[[ Text passage open ]]

Now we can flush all the TLBs out of the mmu lock without TLB corruption when
write-proect the sptes, it is because:
- we have marked large sptes readonly instead of dropping them that means we
  just change the spte from writable to readonly so that we only need to care
  the case of changing spte from present to present (changing the spte from
  present to nonpresent will flush all the TLBs immediately), in other words,
  the only case we need to care is mmu_spte_update()

- in mmu_spte_update(), we haved checked
  SPTE_HOST_WRITEABLE | PTE_MMU_WRITEABLE instead of PT_WRITABLE_MASK, that
  means it does not depend on PT_WRITABLE_MASK anymore

Signed-off-by: Xiao Guangrong <xiaoguangrong@linux.vnet.ibm.com>
---
 arch/x86/kvm/mmu.c | 18 ++++++++++++++----
 arch/x86/kvm/x86.c |  9 +++++++--
 2 files changed, 21 insertions(+), 6 deletions(-)

Comments

Marcelo Tosatti Nov. 14, 2013, 12:36 a.m. UTC | #1
On Wed, Oct 23, 2013 at 09:29:22PM +0800, Xiao Guangrong wrote:
> Now we can flush all the TLBs out of the mmu lock without TLB corruption when
> write-proect the sptes, it is because:
> - we have marked large sptes readonly instead of dropping them that means we
>   just change the spte from writable to readonly so that we only need to care
>   the case of changing spte from present to present (changing the spte from
>   present to nonpresent will flush all the TLBs immediately), in other words,
>   the only case we need to care is mmu_spte_update()

[[ Text passage closed ]]
[[ The data open ]]

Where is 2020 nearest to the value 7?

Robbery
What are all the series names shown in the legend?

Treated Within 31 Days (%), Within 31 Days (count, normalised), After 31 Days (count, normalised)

[[ The data closed ]]

_Complete the following_
- 1) In the patch thread about TLB flushing, which function is named as the only case that needs care?
- 2) Carry on the patch thread about TLB flushing from its last line.
The listing has nothing to do with the patch thread about TLB flushing.

_Results_
- 1) mmu_spte_update()

- 2)
Xiao,

Any code location which reads the writable bit in the spte and assumes if its not
set, that the translation which the spte refers to is not cached in a
remote CPU's TLB can become buggy. (*)

It might be the case that now its not an issue, but its so subtle that
it should be improved.

Can you add a fat comment on top of is_writeable_bit describing this?
(and explain why is_writable_pte users do not make an assumption
about (*). 

"Writeable bit of locklessly modifiable sptes might be cleared
but TLBs not flushed: so whenever reading locklessly modifiable sptes
you cannot assume TLBs are flushed".

For example this one is unclear:

                if (!can_unsync && is_writable_pte(*sptep))
                        goto set_pte;
And:

        if (!is_writable_pte(spte) &&
              !(pt_protect && spte_is_locklessly_modifiable(spte)))
                return false;

This is safe because get_dirty_log/kvm_mmu_slot_remove_write_access are
serialized by a single mutex (if there were two mutexes, it would not be
safe). Can you add an assert to both
kvm_mmu_slot_remove_write_access/kvm_vm_ioctl_get_dirty_log 
for (slots_lock) is locked, and explain?

So just improve the comments please, thanks (no need to resend whole
series).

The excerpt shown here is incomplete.